Business | Opinion
How Gulf states can maintain growth and fight inflation
If left unresolved, inflationary pressures could eventually undermine growth rates and economic prosperity in the Gulf region.
Last week I attended a forum organised by the Federation of GCC Chambers of Commerce in Bahrain.
Some 150 people attended the gathering, which focused on exploring fresh ideas and experiences while addressing the phenomenon of growing inflationary pressures in regional economies. This article discusses some suggestions presented during the seminar.
A decision by the IMF to revise upward inflation rates in GCC economies served as a reminder of a growing danger.
Recently, the IMF increased its average inflation rate in 2008 for GCC countries from six to seven per cent. The revision partly reflects higher than expected inflation rates registered in Qatar and the UAE in 2007.
IMF figures show that the inflation rate in Qatar in 2007 was 14 per cent rather than the 12 per cent projected earlier.
Also, the IMF put actual inflation rate in the UAE in 2007 at 11 per cent rather than eight per cent. Undoubtedly, actual inflation rates of 2007 forced the IMF to revise statistics for 2008.
Speakers at the forum presented their ideas for fighting inflationary pressures. For example, Dr Ala's Al Yousuf, chief economist at Gulf Finance House (GFH), called for looking into a number of factors such as setting a more targeted and focused fiscal policy, targeted social transfers and capital spending and allowing the private sector to do more infrastructure development. GFH is a Bahrain-based Islamic investment bank.
I find myself largely agreeing with Dr Al Yousuf in his call for having a balanced fiscal policy. The fact that all GCC budgets have ended up with surpluses over the last fiscal years suggests that it is possible to reduce revenue sources.

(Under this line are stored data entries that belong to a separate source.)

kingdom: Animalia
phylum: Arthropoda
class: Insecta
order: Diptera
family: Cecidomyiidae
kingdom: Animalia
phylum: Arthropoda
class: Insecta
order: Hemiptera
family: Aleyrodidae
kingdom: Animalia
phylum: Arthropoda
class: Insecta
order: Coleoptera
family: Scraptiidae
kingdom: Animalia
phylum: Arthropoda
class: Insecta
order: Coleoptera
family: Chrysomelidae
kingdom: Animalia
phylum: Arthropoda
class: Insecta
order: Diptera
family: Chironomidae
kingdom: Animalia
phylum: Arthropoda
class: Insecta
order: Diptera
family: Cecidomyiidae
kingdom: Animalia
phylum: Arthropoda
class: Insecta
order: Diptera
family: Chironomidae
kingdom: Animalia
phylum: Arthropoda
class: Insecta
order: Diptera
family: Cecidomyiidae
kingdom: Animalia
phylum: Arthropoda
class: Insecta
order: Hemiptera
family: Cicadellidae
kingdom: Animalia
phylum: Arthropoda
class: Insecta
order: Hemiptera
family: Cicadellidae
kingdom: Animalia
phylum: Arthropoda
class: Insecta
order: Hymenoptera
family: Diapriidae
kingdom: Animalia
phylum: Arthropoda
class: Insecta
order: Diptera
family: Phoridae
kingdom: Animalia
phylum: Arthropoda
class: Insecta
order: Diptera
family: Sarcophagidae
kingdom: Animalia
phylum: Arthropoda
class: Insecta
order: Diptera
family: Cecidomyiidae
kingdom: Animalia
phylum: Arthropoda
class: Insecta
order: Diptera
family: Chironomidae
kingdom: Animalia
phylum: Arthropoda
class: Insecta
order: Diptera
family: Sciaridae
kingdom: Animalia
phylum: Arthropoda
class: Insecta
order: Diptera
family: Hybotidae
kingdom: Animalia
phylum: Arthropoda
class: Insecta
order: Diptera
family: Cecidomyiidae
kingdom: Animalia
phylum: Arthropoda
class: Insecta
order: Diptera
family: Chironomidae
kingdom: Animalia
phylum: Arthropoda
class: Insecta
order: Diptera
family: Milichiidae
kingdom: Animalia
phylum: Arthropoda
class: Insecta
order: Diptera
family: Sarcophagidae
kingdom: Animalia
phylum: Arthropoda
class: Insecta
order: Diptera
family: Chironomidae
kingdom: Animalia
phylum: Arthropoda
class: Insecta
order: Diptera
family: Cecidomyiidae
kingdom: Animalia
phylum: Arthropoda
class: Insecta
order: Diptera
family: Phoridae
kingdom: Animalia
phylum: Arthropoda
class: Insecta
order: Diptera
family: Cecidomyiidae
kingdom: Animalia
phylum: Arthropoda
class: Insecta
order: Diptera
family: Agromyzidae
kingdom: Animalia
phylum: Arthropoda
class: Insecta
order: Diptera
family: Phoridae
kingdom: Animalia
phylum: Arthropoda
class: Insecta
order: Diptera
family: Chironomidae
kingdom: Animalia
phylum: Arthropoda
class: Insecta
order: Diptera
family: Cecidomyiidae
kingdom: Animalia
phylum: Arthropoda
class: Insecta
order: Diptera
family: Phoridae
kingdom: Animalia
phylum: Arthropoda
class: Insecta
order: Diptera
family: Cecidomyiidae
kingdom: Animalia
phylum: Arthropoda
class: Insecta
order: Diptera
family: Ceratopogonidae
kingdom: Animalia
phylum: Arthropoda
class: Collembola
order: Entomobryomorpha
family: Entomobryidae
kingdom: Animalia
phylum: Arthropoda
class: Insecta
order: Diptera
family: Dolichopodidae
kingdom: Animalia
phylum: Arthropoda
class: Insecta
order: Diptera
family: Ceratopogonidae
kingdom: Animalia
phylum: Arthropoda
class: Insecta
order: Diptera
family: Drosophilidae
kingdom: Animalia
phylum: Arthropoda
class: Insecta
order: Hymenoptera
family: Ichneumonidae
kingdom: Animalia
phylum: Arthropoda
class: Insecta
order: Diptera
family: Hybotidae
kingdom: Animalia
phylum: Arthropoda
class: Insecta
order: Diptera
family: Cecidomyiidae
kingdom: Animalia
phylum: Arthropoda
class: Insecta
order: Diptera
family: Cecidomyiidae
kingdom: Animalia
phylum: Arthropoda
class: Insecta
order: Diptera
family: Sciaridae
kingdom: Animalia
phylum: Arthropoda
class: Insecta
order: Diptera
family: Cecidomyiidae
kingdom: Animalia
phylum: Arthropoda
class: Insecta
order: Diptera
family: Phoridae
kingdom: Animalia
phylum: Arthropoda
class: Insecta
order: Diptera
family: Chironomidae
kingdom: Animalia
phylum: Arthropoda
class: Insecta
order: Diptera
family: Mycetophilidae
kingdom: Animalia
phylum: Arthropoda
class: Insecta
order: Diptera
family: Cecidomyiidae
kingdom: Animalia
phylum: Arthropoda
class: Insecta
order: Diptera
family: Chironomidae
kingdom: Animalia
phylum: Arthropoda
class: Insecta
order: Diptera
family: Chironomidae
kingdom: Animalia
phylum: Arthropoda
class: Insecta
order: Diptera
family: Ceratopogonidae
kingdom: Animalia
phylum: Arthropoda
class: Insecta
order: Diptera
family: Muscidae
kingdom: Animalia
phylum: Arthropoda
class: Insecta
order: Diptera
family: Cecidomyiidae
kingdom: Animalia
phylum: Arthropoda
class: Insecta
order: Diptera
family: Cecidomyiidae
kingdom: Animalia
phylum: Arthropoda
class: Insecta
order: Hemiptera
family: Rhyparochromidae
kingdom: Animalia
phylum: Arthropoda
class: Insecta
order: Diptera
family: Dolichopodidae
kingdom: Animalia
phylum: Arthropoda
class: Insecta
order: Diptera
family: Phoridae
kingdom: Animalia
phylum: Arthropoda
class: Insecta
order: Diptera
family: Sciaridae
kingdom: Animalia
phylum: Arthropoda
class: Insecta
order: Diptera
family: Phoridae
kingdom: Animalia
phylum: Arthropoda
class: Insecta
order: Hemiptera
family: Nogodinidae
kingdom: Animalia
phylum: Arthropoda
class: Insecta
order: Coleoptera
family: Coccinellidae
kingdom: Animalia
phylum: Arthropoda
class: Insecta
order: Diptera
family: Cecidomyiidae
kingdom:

Recently, Saudi authorities decided to slash fees related to matters such as the renewal of passports by half until 2010. The Saudi budget recorded surpluses of $71 billion and $48 billion in 2006 and 2007, respectively.
The 2006 surplus was a record, made possible on the backdrop of firm oil prices in international markets. The move meant that the authorities made more money available at the disposable of Saudi nationals, effectively amounting to social transfers.
Private sector initiatives
Additionally, I subscribe to the notion of allowing private sector firms to engage in development of infrastructure projects including power and water plants.
Private sector firms insist on profitability, hence requiring operating at the lowest possible operating costs, in turn allowing for transferring of savings to users.
Likewise, I admired the Malaysian practice of public monitoring of prices. Dr Mohammad Iqbal of Malaysia-GCC Business Council, described the Malaysia initiative of mobilising some 14,000 people to voluntarily engage in price monitoring as part of moves designed to stem irresponsible prices imposed by vendors.
Yet, I somehow disagreed with the suggestion of GCC countries jointly importing foodstuffs and commodities in order to stem the impact of rising inflation. The problem is that the proposal is not practical, as it requires sustained coordination moves at all times. Also, the idea stands to deny firms having a competitive advantage over rivals.
Nowadays, inflation is a key challenge encountering the GCC economies. If left unresolved, inflationary pressures could eventually undermine growth rates and ongoing economic prosperity in the six-nation GCC.
It is argued that inflation, like unemployment, is the worst enemy for any economy as it affects everyone.
- The writer is a Member of Parliament in Bahrain.